Sound Effects Dataset Unification With the Universal Category System
This work addresses the problem of incompatible taxonomies in sound effects datasets, enabling data merging and comparable research outcomes for the audio machine learning community.
The authors propose a modular framework to unify sound effects datasets under the Universal Category System (UCS), creating the EnvSound-UCS dataset with 58,057 clips from three sources. The framework achieves high automatic conversion rates via rule-based pipelines and conflict resolution.

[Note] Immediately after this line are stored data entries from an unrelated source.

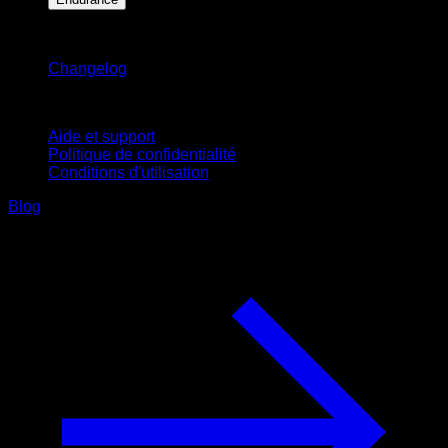
Restez informé
Changelog
Support
Aide et support
Politique de confidentialité
Conditions d'utilisation
Blog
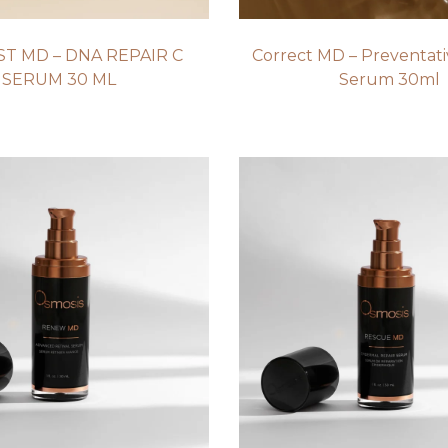
ST MD – DNA REPAIR C
Correct MD – Preventati
SERUM 30 ML
Serum 30ml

Sound effects (SFX) datasets and libraries often employ distinct tagging schemes, taxonomies, and metadata structures. This creates challenges for research on SFX classification and generation because incompatible taxonomies lead to siloed datasets that might require individualized approaches, result in non-comparable outcomes, and prevent data merging strategies. We propose a modular dataset relabeling framework that adopts the Universal Category System (UCS), an industry-standard hierarchical taxonomy for sound effects, as a shared structural foundation. This open-source framework enables us (i) to convert tags of existing datasets to UCS with a rule-based multi-stage pipeline and conflict resolution to achieve high automatic conversion rates, (ii) to suggest a stratified dataset split for the new labels, and (iii) to combine multiple datasets. To showcase the practical utility, we introduce the EnvSound-UCS dataset, a publicly available unified UCS-compliant dataset of environmental sounds with 58,057 sound clips from three sources: AudioSet, FSD50K, and ESC-50.